(Body or hand keypoint data)
###

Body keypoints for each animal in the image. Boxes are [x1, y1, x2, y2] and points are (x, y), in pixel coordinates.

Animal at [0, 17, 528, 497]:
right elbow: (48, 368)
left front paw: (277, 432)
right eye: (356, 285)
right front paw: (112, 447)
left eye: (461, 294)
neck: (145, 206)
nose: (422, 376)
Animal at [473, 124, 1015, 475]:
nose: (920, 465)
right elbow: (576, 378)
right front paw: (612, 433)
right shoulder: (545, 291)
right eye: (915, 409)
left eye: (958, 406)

###

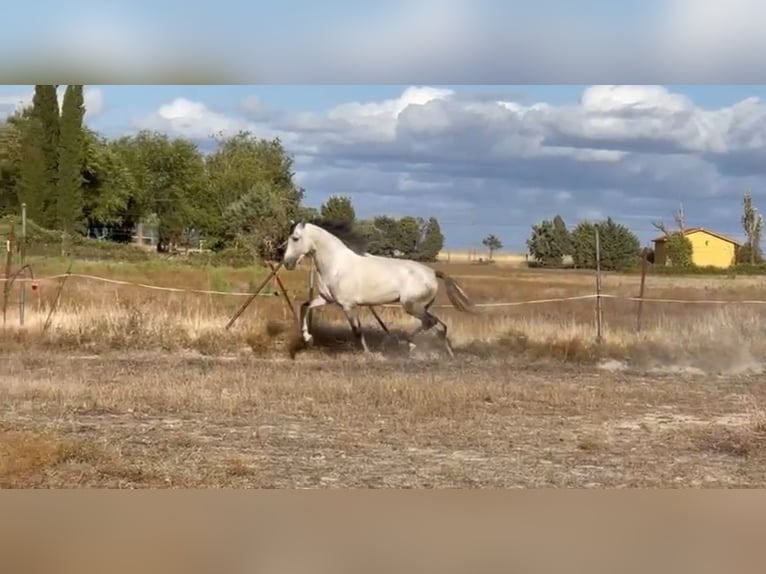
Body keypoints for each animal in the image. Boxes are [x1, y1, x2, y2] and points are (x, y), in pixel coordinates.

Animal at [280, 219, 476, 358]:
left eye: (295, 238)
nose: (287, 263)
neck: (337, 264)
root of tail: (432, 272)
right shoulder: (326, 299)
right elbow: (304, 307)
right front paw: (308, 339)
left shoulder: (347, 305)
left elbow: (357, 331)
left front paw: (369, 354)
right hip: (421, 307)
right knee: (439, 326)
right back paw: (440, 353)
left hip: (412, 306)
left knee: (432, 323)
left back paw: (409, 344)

###

For the string "shoulder", report how many lines of the records contain it, giving the number only.

Result
3